Storytelling (still) matters

There are over 30,000 results for book titles with the word “storytelling” at a well-known online bookseller in the Pacific Northwest. You can learn about storytelling with data, with photography, for branding, for social justice, and how storytelling makes us human (at least two titles in the first page of results). There is storytelling for designers, for lawyers, for CEOs, and for grant writers. Even investors are reminding start-up founders of the importance of storytelling.

My practice is based on my unshakeable faith in the power to influence through a person’s ability to capture the imagination via a compelling and inspiring story. Even my executive and leadership coaching practice is designed to help leaders discover their own narrative.

Narrative affects an audience’s perception of the person who is delivering the message.

Melanie Green, Professor of Communication, University at Buffalo College of Arts and Sciences

Virtually everyone agrees that storytelling is critical in leadership, particularly in the sciences. Why? According to researchers, narratives build trust, a critical tenet of leadership and the ability to influence others to cooperate.

So why are we not seeing more of it?

Because real storytelling can be personal. It may require you to give of yourself. It cracks open your sense of self for public examination and, possibly, critique. So we retreat back to safety, behind the data and the facts. In that case, any critique is about the evidence, not about us.

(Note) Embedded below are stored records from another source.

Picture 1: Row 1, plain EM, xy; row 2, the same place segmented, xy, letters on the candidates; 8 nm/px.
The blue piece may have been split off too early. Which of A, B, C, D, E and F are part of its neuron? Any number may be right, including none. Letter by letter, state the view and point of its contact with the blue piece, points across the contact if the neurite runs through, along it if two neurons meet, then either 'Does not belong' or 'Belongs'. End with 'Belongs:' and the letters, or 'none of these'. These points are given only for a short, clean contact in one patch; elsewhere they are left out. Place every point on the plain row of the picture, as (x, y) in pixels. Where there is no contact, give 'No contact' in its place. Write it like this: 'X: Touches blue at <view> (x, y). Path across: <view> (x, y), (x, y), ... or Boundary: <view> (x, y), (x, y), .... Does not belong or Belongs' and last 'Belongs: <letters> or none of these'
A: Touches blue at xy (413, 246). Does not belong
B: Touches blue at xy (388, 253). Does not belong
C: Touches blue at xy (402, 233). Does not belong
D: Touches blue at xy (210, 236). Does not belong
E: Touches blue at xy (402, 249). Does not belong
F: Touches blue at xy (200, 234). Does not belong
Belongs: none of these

Let me clear: facts matter. Data are the backbone to any reasonable attempt to persuade. But few people are moved by an avalanche of statistics and numbers. It’s the story that anchors the data to a person’s understanding of the overriding message.

It’s precisely the ability to put yourself out there, to risk telling a story, that distinguishes the leader from the expert. In fact, it’s rarely the real expert that gains any traction. Instead, it’s the storyteller who can take the expertise, digest and package it into a compelling narrative, that wins the case.

Is it fair? Maybe not.

If your objective is to influence people — your employees, investors, the media, the public — then you need consider not only what is the information, but how you weave it into a story. Your story.

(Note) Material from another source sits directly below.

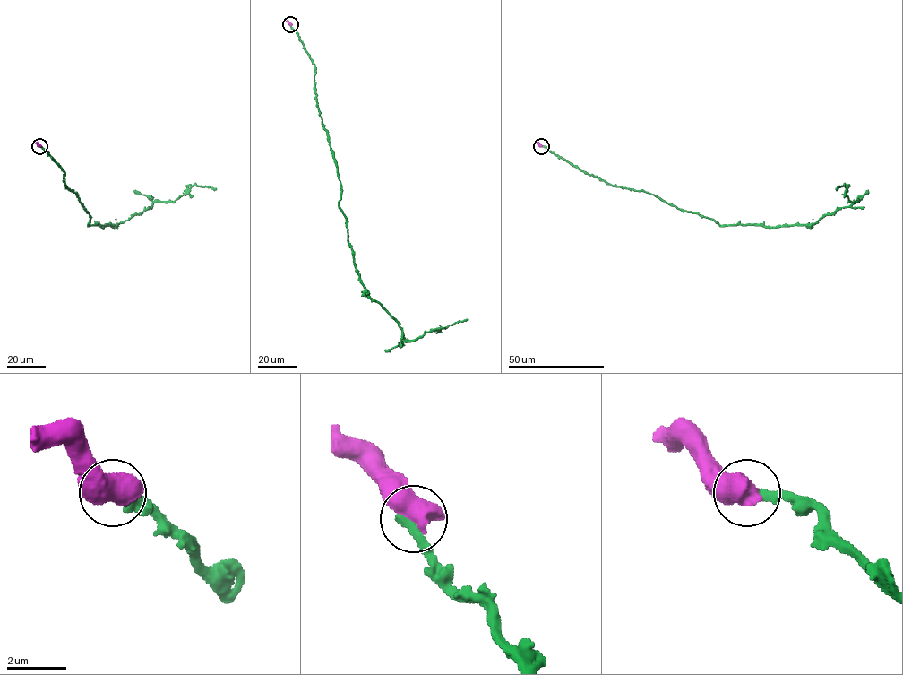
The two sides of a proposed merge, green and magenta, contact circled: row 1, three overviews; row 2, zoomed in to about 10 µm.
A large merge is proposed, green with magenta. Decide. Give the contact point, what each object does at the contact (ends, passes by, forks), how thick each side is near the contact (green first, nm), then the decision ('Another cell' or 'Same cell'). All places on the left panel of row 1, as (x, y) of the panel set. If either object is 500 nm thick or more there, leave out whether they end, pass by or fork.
Place: (39, 146). Thickness 360 nm (green) against 800 nm. Another cell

Human beings yearn for connection. Stories are the connective tissue that weave us together. A story helps us feel like we are a part of something. And that’s just the thing — expert are often not part of the group. They are special, separate, with unique knowledge or authority. Telling a story forces us to climb down, to shorten the stage, and to be at eye level (and perhaps striking distance).

The next time you’re preparing to communicate something such as a pitch or an announcement, ask yourself if you’re hiding behind data. What’s the story that the data want to tell? What holds you back from weaving your story into your work?